SELECTED PASSAGE:
________________________

I will be using Chris's Deotte [trick within this discussion post](https://www.kaggle.com/competitions/h-and-m-personalized-fashion-recommendations/discussion/308635) to make the dataframes lighter.

In [None]:
# Keep only last 16 digits from customer_id and convert to int
transactions['customer_id'] = transactions['customer_id'].str[-16:].str.hex_to_int().astype('int64')
# Convert article_id from object to int32
# transactions['article_id'] = transactions['article_id'].astype('int32')
# Convert date from object to datetime
transactions['t_dat'] = cudf.to_datetime(transactions['t_dat'])

transactions = transactions[['t_dat','customer_id','article_id']]

### Decrease dataset size

🛍 I will decrease the dataset size as following:
* Select only **TOP_N most frequently bought articles** - as there are 104,547 unique article IDs, the training dataframe would be extremely wide and the notebook would run out of memory. Hence, for showcasing purposes I have set the TOP_N used in this notebook to be very low (only 200 ids are used).
* Get only customers with many transactions (as customers with only 1 purchased item are harder to evaluate by the model).

In [None]:
# ------ PARAMETERS ------
TOP_CUSTOMERS = 300000
TOP_N = 200
# ------------------------

In [None]:
# Select only most frequent article ids
most_frequent_articles = transactions["article_id"].value_counts().reset_index()

________________________

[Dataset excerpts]
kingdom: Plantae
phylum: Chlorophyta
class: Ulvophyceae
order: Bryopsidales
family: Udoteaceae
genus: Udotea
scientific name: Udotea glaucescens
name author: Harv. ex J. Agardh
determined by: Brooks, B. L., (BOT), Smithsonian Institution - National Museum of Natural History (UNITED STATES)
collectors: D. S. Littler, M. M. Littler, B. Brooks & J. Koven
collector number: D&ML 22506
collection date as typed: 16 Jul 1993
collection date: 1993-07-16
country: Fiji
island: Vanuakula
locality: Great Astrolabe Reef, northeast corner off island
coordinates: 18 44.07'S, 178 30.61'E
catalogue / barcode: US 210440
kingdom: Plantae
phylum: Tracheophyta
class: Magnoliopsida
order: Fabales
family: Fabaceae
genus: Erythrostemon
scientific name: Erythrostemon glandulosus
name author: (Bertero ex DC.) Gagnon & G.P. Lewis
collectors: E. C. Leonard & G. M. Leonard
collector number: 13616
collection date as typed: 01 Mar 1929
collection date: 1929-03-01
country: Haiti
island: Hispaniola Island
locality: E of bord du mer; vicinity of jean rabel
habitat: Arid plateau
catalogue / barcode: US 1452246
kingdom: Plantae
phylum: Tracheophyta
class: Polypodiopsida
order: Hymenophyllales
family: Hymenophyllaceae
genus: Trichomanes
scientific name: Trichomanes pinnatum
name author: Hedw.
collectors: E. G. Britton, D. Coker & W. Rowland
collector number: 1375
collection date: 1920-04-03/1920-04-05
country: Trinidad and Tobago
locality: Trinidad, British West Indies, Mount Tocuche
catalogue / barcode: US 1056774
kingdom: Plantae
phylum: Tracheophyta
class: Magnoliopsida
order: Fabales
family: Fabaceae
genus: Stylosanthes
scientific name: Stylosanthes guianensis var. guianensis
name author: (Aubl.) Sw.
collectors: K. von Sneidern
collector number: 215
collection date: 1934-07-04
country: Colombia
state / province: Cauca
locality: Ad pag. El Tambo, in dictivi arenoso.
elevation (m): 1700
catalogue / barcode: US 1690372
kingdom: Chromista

________________________

TASKS TO PERFORM:
a - According to the notebook excerpt on shrinking the transactions data, how many unique article IDs are there?
b - Write the next part of the notebook excerpt on shrinking the transactions data, picking up after its last line.

THE REPLIES:
a - 104,547

b -
most_frequent_articles.columns = ["article_id", "count"]
print(clr.S+"Total Unique IDs in Transactions:"+clr.E, len(most_frequent_articles))
print(clr.S+"Total Unique IDs that are selected:"+clr.E, TOP_N)
# Get top n most frequent products
most_frequent_articles = cupy.asarray(most_frequent_articles.head(TOP_N)["article_id"])

transactions = transactions[transactions["article_id"].isin(most_frequent_articles)].reset_index(drop=True)

In [None]:
# Get customers with many transactions on these TOP_N items
customers_top_trans = list(transactions["customer_id"].value_counts().reset_index()\
                            .head(TOP_CUSTOMERS)["index"].unique().to_pandas())
transactions = transactions[transactions["customer_id"].isin(customers_top_trans)].reset_index(drop=True)

print(clr.S+"Total unique users to recommend:"+clr.E, transactions["customer_id"].nunique())

In [None]:
del most_frequent_articles, customers_top_trans
gc.collect()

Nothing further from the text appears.